Gula merupakan salah satu bahan pokok strategis kedua setelah beras. Bila dikalkulasi berdasarkan tingkat konsumsi, gula berada jauh di atas beras. Hampir setiap menit masyarakat mengkonsumsi gula dalam bentuk makanan dan minuman. Rumah tangga tanpa gula sama dengan rumah tangga tanpa beras. Pantas Pak Jusuf Kalla pada suatu kesempatan mengatakan, impor gula saat ini masih tetap dilakukan dan belum bisa dihentikan.
“Hal itu karena produksi gula nasional hanya 2,5 juta ton per tahun dan belum cukup untuk memenuhi kebutuhan gula nasional yang mencapai 4,5 juta ton per tahun.” (Kompas, Sabtu 6 Desember 2014.)
Hasil survey pada beberapa pasar di kota Makassar seperti pasar Terong, pasar Panampu, Pasar Daya dan Pasar Pabaengbaeng menunjukkan harga gula ternyata tidak semanis rasanya. Pada minggu terakhir sebelum masuk Ramadhan, harga gula pasir pada beberapa pasar di atas masih berkisar pada harga Rp 13.000/kg, pada dua hari sebelum masuk ramadhan harga langsung bergerak naik menjadi Rp 14.000/kg, kemudian pada minggu kedua ramadhan harga menjadi Rp 15.000/kg, dan pada minggu terakhir ramadhan harga menjadi Rp 16.000/kg.

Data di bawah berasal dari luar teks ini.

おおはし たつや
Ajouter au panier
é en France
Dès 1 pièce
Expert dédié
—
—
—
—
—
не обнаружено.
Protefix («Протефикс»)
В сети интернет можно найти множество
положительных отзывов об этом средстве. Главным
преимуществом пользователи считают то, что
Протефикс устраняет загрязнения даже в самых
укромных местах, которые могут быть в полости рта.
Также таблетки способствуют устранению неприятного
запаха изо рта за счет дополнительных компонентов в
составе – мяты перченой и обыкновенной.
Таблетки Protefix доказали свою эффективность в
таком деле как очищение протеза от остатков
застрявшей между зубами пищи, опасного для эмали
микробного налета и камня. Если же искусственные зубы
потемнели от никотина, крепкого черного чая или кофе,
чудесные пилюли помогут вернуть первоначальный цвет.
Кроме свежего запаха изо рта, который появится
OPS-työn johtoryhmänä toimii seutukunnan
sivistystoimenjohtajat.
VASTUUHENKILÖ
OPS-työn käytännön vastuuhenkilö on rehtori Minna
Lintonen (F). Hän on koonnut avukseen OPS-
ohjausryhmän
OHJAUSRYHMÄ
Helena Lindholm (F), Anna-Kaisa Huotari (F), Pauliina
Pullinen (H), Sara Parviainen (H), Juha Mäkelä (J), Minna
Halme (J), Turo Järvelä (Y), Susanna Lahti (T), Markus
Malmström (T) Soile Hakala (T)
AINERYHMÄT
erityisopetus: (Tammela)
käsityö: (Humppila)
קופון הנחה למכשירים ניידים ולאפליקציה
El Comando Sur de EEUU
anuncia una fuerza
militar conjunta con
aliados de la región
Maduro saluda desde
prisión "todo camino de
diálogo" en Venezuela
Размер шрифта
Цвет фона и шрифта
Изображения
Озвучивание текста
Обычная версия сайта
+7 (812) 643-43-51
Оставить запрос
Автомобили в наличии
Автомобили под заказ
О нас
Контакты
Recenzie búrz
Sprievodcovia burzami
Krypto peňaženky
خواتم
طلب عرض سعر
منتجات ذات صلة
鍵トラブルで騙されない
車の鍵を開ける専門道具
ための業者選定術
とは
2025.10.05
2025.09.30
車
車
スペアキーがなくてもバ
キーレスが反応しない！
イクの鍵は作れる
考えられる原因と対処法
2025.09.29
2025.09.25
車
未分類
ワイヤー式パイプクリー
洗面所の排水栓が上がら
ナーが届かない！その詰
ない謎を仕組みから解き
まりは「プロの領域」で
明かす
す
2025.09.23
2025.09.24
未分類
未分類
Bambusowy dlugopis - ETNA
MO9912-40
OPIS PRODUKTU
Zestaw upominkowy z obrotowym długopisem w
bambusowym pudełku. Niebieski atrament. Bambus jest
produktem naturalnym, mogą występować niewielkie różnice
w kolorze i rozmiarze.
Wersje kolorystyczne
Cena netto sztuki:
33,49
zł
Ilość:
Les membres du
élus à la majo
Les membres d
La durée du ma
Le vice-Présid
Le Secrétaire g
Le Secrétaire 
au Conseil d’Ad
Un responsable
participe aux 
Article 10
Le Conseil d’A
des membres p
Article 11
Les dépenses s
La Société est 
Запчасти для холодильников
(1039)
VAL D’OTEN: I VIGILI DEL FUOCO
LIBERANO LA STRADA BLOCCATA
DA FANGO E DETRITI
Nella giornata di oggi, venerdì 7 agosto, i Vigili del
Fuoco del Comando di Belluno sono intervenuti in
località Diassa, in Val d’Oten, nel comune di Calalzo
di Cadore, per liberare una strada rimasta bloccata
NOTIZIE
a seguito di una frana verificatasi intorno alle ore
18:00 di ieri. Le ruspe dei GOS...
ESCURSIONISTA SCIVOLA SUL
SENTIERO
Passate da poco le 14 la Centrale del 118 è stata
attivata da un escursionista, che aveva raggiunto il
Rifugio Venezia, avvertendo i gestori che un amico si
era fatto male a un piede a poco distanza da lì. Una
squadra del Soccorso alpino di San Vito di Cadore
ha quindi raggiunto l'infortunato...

Hingga hari ini tgl 23 Juli 2016, harga ini tidak ada tanda-tanda untuk turun
Sedikitnya dua masalah yang muncul akibat kenaikan harga gula tersebut. Pertama pemilik modal yang ingin meraup untung sebesar-besarnya akan melihat kenaikan harga gula pasir ini sebagai peluang untuk ikut bermain dalam tata niaga gula tanpa mempertimbangkan lingkungan dan kemaslahatan, kedua kelompok masyarakat yang tidak mampu membeli gula akibat harga yang terlalu tinggi. Kelompok pertama akan berusaha dengan berbagai cara untuk memperoleh gula pasir baik dalam bentuk gula pasir rafinasi maupun gula pasir murni untuk di suplai kepasar, kelompok kedua atau masyarakat yang tidak mampu akan membeli gula dengan harga yang murah tanpa memikirkankan lagi aspek kesehatan, yang penting manis.
Pilihan gula pasir yang murah hanya pada gula rafinasi. Padahal gula rafinasi diperuntukkan untuk industri dan tidak diperuntukkan untuk konsumsi langsung karena harus melalui proses terlebih dahulu. Dalam gula rafinasi mengandung banyak bahan fermentasi sehingga menyebabkan masalah kesehatan diantaranya adalah penyakit gula. Gula rafinasi yang dikonsumsi langsung mengakibatkan penuaan pada kulit melalui proses alami glikasi. Semakin banyak proses glikasi dialami, maka kulit makin gelap dan kusam (SK Menperindag NO 527/MPT/KET/9/2004).
Akhirnya masyarakat kecil yang selalu mendapat dampak buruk akibat kenaikan harga gula pasir. Nasib masyarakat yang mengkonsumsi gula pasir rafinasi akan sama dengan dengan vaksin palsu yang di berikan kepada anak, bahkan mungkin lebih parah lagi. Olehnya itu, manisnya gula pasir rafinasi tidak lagi semanis rasa yang dikira oleh masyarakat. Mudah-mudahan manisnya bukan racun.